(Collected data)
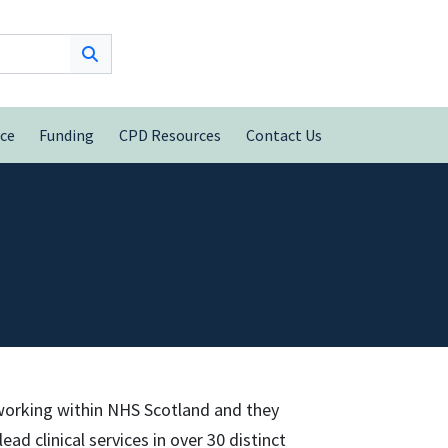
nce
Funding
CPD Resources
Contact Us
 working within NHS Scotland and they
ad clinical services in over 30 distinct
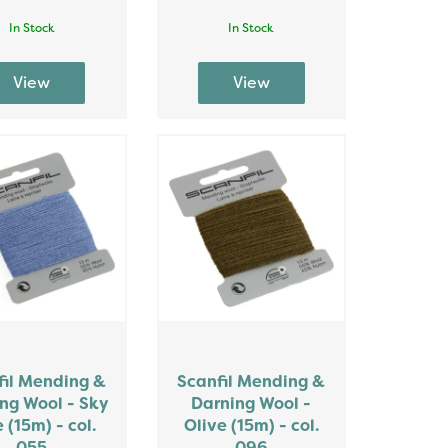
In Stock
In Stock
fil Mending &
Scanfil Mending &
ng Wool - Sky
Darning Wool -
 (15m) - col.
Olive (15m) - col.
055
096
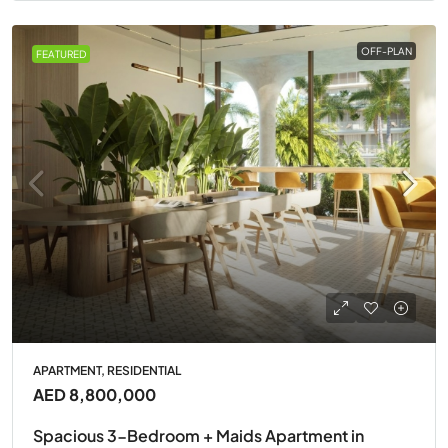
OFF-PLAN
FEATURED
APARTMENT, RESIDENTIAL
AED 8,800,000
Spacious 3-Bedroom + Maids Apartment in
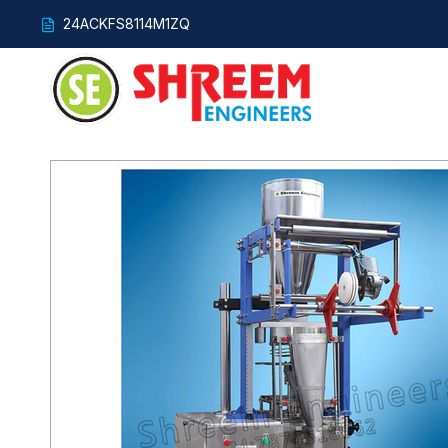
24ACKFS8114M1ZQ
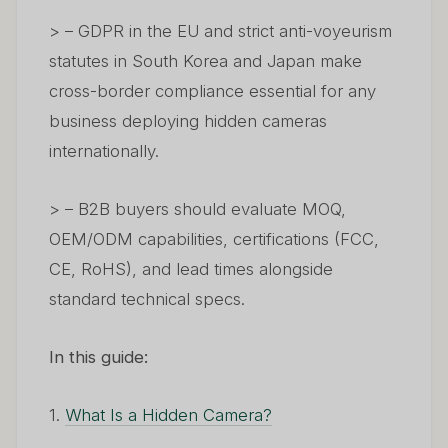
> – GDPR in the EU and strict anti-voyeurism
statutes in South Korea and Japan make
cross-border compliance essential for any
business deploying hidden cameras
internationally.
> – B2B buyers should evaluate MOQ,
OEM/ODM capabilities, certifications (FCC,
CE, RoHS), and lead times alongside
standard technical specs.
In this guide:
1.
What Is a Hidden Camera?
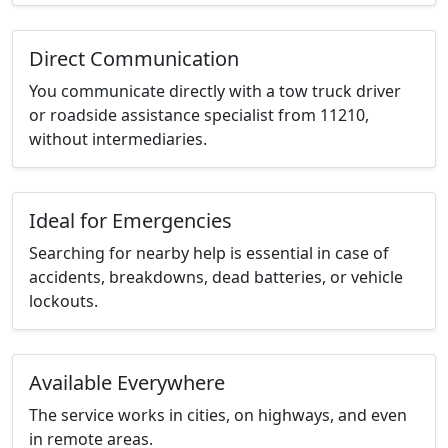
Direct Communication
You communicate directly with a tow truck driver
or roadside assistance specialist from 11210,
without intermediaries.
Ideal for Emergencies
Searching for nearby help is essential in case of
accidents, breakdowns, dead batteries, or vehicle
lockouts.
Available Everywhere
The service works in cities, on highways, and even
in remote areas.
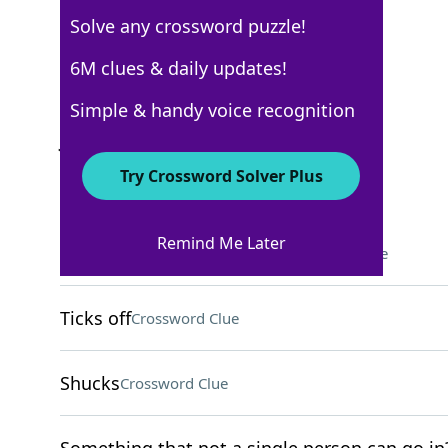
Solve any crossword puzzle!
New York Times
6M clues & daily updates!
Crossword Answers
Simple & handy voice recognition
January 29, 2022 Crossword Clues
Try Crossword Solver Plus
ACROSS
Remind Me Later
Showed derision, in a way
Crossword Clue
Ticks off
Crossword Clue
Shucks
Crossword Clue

◆ GOAL OF THE EXERCISE ◆
The job here is to find each line above with the word "essential" and copy it.

◆ RESPONSE ◆
cross-border compliance essential for any
Searching for nearby help is essential in case of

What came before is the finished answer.